The Federal Reserve Board proclaimed in June 2011 a framework of principles for an exit strategy from its extraordinary and highly accommodative monetary policy. Are their exit principles in the process of changing a little bit, and might they do so relatively soon? It seems so.
The Fed is not the only financial visionary with an exit strategy. Participants in debt, stock, currency, commodity, real estate, and other marketplaces also possess exit (and entrance) schemes and tactics.
What signs probably warn that (for whatever reason, including a potential change in Fed policy) there is a noteworthy (substantial) exit underway from long positions in the UST?
Those on the alert for bulls to exit (bears to enter) the UST corral should monitor German and Japanese sovereign debt marketplace yields. Also remember debt yields and trends for European “periphery” and emerging marketplace nations.
Of course US dollar, S+P 500, and commodity trends entangle with and help to explain exits from (and entrances into) UST (and other interest rate) playgrounds. How much convergence and divergence has there been and will there be between falling (and rising) UST yields and past and future S+P 500 patterns? If UST rates keep rising higher and higher (suppose they exceed the high achieved in the past few weeks), will the S+P 500 inevitably continue to move up and up? Other questions loom. If the Fed keeps repressing UST yields, what will the jury decide for the US dollar (either on a broad, real trade-weighted basis, or in individual crosses against the Euro FX, Japanese Yen, Chinese renminbi, and so forth).

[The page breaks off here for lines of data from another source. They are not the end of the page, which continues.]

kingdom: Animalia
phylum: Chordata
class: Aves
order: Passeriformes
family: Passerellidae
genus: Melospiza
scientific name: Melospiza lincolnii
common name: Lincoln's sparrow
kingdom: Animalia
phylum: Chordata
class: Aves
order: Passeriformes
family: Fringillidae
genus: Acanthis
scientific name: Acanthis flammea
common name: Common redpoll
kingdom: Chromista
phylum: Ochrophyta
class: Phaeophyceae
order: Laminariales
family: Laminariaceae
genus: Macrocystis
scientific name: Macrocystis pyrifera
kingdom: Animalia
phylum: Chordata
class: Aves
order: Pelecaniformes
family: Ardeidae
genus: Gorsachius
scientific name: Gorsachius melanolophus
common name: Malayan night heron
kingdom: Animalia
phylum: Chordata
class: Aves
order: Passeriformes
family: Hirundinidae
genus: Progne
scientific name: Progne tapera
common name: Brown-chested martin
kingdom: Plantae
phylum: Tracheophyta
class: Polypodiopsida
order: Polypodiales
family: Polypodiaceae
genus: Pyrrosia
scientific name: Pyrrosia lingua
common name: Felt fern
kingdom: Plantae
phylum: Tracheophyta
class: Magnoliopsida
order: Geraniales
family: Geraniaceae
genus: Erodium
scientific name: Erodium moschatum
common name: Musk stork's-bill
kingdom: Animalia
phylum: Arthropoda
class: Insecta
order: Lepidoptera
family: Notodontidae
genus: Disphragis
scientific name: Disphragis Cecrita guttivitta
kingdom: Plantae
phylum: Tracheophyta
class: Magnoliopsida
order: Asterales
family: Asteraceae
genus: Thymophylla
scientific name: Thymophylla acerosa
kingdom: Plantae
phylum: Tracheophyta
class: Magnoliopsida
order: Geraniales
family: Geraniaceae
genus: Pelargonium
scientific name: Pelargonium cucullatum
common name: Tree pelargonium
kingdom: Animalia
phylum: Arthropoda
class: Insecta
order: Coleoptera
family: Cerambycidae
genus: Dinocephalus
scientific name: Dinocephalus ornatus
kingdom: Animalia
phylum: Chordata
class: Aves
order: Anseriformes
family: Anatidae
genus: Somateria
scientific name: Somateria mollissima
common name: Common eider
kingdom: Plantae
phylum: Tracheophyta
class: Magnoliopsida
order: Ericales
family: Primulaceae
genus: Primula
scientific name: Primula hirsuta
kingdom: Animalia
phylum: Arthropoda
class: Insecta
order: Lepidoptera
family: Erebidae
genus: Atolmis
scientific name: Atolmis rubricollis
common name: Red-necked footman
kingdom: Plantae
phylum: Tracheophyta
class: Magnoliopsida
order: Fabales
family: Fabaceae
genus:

Thus it apparently has become increasingly difficult (at least at low nominal yield levels) to captivate foreigners into buying UST notes and bonds (and T-bills too). The slowdown in overseas net buying of UST probably occurred after March 2013 as well. In this context, note the steady rise in rates since July 2012’s bottom (and the 1.55pc low on 11/16/12 and 1.56pc on 12/6/12). And after all, the US does have some inflation (now around 1.5 percent) and the first several years of the UST yield curve offers no (or very little) real return to foreigners or anyone else. The seven year note now yields around 1.60pc. Even the 10 year’s return is mediocre.